I admit, I’m a gadget freak. I’ve got a laptop, digital phones, atomic alarm clock, and a 4G touch screen android cell phone. But I won’t be getting a Kindle.It’s a fine gadget for people who read a lot. I read a lot, too, but my love affair with books will keep me faithful to my hardbacks and paperbacks for years. I have books in my library that date to my childhood. I have books from high school, books from college and books checked out of libraries in several states, some of which I haven’t returned for years. I could no sooner part with one of them than I could our beloved family dog.
The Kindle has some shortcomings that make it a worthless gadget for me.
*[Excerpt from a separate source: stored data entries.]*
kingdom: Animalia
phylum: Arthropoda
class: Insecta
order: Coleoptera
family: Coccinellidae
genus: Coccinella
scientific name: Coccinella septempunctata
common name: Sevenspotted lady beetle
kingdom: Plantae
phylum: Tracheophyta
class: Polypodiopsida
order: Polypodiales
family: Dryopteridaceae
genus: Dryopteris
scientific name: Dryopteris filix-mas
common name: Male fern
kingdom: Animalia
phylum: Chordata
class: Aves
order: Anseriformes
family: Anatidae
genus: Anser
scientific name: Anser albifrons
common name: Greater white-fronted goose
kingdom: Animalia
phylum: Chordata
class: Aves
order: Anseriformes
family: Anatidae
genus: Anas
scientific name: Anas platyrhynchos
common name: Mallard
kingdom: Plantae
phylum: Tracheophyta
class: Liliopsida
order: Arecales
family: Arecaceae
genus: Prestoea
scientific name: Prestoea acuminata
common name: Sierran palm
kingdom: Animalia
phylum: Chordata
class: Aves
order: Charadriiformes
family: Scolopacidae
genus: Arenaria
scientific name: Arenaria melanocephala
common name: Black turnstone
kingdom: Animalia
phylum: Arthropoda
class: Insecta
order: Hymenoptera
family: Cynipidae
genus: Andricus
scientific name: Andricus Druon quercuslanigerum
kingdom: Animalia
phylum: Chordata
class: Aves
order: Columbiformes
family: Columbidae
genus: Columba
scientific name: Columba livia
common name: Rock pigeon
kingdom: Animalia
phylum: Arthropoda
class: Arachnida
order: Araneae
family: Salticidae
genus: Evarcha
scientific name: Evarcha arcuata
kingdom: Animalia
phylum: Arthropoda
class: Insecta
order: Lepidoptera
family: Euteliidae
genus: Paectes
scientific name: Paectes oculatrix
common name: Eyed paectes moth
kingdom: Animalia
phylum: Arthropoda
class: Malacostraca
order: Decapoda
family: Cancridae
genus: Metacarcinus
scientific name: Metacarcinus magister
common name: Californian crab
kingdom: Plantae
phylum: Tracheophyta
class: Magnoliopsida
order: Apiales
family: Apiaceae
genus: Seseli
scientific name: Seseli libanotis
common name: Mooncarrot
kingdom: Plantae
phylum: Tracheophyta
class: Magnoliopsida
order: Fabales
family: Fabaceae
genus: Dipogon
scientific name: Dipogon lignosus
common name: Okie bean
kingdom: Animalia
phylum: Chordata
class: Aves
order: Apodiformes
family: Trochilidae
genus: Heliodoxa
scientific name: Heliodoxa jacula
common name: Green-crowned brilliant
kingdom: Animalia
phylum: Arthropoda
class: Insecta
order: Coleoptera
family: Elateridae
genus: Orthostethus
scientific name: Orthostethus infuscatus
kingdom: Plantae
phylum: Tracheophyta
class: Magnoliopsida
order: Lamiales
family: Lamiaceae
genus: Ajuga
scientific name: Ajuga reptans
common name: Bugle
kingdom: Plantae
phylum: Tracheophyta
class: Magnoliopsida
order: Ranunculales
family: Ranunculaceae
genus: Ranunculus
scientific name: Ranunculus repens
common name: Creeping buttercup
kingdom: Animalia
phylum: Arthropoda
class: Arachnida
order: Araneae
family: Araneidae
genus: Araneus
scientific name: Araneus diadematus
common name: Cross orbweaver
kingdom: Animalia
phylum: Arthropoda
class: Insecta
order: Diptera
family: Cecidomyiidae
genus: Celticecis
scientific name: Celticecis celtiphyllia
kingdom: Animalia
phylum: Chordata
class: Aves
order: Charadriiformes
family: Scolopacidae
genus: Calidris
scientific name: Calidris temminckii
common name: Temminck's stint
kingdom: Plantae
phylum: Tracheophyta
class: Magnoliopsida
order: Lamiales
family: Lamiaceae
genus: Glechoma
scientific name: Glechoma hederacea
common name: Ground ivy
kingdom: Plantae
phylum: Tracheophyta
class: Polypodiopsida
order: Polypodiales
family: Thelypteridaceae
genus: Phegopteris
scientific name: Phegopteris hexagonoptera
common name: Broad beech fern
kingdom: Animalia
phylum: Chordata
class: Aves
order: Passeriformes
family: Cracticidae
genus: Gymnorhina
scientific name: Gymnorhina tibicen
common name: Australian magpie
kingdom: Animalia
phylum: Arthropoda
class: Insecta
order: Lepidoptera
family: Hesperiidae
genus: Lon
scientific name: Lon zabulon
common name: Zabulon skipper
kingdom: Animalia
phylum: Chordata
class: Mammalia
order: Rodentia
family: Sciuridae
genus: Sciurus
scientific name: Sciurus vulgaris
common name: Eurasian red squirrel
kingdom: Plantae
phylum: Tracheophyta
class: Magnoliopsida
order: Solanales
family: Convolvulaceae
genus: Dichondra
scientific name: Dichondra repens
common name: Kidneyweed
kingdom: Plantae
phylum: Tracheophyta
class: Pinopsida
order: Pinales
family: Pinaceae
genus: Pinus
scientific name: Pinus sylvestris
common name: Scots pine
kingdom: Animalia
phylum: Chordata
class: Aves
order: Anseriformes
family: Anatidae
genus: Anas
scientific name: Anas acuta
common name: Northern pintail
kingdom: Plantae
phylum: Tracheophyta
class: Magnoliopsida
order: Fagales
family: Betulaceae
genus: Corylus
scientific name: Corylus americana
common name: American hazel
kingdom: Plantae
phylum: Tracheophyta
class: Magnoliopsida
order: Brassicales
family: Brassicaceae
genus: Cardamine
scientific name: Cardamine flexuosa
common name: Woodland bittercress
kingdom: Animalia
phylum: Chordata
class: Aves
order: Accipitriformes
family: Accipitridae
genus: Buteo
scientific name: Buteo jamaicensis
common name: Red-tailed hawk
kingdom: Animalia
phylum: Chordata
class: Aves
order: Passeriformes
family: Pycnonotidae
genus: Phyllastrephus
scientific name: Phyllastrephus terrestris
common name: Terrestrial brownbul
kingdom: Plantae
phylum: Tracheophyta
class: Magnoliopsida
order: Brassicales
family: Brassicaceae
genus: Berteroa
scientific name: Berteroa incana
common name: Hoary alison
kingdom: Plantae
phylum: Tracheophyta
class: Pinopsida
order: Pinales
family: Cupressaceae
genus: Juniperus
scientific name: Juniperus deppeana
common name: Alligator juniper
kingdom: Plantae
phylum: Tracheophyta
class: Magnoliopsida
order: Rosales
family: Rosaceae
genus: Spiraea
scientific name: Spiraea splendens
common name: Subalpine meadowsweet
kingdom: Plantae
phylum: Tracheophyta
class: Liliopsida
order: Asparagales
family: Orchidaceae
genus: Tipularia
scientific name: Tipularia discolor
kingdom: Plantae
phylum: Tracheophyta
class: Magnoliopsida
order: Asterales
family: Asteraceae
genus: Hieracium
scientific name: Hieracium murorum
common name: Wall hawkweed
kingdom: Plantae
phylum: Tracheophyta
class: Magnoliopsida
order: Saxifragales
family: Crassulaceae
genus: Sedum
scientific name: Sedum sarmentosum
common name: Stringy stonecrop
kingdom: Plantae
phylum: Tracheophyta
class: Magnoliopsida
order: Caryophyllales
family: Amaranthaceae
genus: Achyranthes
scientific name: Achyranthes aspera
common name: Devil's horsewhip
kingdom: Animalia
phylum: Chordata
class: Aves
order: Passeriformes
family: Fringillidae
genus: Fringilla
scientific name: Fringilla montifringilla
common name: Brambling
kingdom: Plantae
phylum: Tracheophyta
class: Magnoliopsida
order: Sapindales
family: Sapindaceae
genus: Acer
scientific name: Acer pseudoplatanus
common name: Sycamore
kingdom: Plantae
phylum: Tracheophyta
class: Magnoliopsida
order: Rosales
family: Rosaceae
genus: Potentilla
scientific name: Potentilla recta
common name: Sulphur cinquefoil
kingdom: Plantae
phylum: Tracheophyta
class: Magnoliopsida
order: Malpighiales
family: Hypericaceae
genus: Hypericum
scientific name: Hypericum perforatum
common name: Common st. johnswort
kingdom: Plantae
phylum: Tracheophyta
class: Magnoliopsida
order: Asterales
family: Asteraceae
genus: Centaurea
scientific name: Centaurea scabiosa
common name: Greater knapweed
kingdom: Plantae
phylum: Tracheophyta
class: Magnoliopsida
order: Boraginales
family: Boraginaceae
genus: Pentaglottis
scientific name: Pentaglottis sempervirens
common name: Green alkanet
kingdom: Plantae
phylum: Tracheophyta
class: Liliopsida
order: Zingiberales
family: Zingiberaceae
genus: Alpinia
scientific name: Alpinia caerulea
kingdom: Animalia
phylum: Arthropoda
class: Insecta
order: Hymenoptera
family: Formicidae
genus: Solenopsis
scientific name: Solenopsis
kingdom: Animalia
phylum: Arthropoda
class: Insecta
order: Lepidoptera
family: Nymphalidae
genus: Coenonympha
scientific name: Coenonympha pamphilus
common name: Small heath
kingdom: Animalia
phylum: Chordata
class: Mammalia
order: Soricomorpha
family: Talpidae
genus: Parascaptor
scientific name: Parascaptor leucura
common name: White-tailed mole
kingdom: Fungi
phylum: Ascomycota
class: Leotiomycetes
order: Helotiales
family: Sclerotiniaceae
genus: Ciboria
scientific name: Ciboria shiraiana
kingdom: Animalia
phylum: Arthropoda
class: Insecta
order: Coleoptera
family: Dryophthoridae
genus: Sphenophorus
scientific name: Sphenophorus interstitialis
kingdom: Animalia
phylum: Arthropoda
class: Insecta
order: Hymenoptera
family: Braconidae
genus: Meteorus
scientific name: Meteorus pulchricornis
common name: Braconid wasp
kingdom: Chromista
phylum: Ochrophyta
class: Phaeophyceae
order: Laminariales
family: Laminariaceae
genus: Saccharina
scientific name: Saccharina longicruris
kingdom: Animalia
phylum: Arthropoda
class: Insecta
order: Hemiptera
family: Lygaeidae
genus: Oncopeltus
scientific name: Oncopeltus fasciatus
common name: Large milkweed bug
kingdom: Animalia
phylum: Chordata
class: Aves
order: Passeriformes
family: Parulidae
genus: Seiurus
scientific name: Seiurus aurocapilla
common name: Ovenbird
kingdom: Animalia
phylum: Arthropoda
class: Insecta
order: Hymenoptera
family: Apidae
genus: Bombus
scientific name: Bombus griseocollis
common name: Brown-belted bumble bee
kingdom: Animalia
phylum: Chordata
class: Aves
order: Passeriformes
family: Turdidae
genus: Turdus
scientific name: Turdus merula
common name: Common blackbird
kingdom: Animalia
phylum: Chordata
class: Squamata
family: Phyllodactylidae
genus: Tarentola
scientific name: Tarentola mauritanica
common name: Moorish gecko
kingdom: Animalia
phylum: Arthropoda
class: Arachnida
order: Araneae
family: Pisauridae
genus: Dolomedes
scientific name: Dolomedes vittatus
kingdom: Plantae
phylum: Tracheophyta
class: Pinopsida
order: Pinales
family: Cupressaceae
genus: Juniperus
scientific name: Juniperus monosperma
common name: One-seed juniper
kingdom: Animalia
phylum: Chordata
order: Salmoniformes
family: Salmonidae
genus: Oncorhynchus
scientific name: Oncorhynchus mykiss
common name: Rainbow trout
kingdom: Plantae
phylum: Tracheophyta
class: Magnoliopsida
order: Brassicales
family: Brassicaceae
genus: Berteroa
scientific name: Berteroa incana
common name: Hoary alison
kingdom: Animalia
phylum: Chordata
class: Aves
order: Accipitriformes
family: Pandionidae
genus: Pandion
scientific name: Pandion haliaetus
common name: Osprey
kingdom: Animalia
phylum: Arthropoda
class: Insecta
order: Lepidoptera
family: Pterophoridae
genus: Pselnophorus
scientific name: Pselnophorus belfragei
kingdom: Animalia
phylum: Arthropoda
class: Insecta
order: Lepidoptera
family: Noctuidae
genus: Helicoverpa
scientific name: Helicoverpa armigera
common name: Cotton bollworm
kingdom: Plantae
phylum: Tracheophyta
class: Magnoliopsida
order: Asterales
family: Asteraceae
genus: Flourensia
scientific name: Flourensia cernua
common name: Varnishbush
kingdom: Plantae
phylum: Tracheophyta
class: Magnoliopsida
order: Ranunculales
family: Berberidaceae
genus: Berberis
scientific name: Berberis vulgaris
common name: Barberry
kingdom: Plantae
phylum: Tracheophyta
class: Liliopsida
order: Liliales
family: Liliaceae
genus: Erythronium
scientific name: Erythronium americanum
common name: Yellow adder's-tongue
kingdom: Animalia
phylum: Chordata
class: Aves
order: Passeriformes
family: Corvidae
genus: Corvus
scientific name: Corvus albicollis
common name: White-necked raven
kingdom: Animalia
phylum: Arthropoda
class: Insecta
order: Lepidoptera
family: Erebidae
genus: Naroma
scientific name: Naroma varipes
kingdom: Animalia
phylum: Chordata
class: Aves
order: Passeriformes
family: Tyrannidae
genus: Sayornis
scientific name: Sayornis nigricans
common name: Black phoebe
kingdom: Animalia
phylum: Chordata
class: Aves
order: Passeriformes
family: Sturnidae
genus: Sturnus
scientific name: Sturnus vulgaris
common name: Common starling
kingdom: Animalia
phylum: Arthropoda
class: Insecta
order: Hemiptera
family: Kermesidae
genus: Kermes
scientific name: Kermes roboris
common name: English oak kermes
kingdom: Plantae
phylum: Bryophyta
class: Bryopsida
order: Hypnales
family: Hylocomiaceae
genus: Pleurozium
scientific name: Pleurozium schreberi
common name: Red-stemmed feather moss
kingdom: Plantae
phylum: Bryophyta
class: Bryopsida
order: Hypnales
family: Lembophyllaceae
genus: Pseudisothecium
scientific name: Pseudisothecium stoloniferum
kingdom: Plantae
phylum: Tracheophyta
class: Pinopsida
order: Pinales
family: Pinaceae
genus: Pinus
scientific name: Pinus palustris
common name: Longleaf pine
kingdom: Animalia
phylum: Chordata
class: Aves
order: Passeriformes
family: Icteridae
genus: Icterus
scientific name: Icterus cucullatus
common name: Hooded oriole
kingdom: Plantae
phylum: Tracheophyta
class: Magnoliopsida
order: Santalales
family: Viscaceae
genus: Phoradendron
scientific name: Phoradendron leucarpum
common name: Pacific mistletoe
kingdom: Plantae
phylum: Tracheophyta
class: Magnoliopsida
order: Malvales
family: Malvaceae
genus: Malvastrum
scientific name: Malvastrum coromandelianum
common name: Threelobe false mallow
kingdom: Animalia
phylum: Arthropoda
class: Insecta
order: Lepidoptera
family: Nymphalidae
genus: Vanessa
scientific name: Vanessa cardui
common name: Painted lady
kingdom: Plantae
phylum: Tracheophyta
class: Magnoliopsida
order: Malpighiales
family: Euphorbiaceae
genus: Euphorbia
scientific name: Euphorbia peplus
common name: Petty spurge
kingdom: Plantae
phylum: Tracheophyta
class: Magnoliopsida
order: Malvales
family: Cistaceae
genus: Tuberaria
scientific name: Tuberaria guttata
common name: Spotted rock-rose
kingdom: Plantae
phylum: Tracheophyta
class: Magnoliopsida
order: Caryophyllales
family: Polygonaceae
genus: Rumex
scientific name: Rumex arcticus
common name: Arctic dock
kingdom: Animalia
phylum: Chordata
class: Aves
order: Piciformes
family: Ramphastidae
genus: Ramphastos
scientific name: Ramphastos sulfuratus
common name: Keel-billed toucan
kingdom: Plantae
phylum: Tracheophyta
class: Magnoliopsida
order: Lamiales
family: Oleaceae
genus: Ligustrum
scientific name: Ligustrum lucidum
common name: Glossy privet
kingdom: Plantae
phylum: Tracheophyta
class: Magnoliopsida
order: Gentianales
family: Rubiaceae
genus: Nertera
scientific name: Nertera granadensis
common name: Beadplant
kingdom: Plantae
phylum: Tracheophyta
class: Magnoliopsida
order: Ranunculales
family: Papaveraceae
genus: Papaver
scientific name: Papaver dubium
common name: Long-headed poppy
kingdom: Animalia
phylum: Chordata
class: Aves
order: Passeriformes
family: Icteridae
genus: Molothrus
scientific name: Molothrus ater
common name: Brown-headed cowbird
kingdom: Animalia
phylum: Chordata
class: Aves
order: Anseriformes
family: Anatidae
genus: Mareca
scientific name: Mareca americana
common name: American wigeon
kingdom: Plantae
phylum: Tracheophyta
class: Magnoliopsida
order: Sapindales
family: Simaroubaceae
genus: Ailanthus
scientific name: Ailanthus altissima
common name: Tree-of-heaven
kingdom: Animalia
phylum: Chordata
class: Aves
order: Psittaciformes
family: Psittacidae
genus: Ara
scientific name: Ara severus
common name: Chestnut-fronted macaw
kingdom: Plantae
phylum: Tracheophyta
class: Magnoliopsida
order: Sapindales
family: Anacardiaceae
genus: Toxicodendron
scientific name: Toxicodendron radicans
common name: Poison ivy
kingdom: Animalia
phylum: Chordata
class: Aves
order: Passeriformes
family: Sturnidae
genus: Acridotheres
For instance, I keep my favorite picture of my grandmother and my son tucked away in my Bible. Every time I read the pages where I’ve tucked it, I’m reminded of those wonderful years Grandma Sawyer was still alive. Sometimes I’ll use this precious picture as a bookmark. I have other precious family pictures tucked away among the pages of my books. You can’t do that with a Kindle. Nor can you dog-ear pages or write notes in the margins or mark special passages or sections with Sticky Notes, then flip back to them with ease.
Another thing Kindle won’t let me do is browse through bookshelves. You can store up to 800,000 books on the wireless reader, but you can’t pick a book off a shelf and hold in your hand and fan the chapter headings and read the jacket and feel the cover and smell the pages, all things I like to do and can do in my neighborhood Barnes and Noble. I love taking field trips to my bookstore and lounging among the tomes, leisurely browsing through the Classics, wishing I’d read more of them, then stepping across the aisle to the Mystery section to look for a John Grisham or a James Patterson novel I haven’t read.
Then there’s the borrowing feature of real books. I can’t tell you how many friends I’ve loaned books to. Some of them return them, some don’t. If they don’t it’s no big deal. I’ve done the same with other friends’ books.
But will folks be loaning out their Kindles to share their books? I don’t think so.
Another big disadvantage of a Kindle to me is its fragility. I once tossed a text-book our a second story window to a classmate. It plunged the ground with a thud. He picked it up, dusted it off, and headed to class. Try dropping a Kindle out a window and see if it survives. I carry paperbacks in my back pocket at times. I’ve even sat on a book I was carrying in my pocket. I’ll bet you’d ruin a Kindle if you sat on it or dropped it off a table, let alone out a second story window.
And speaking of damage — I can’t count the books on my library shelves I’ve patched with duct tape and super glue. I’ve patched my college World Lit book so much some of its pages finally fell out. It even has a fake cardboard cover now, but to me, it’s just now getting broken in. I’m holding some of my other books together with Scotch tape and strapping tape. Some of my books have rubber bands around them to keep the pages in order.
What would you do if your Kindle broke?
But the biggest reason I prefer having real books over a Kindle is: none of my real books has ever had its battery run down.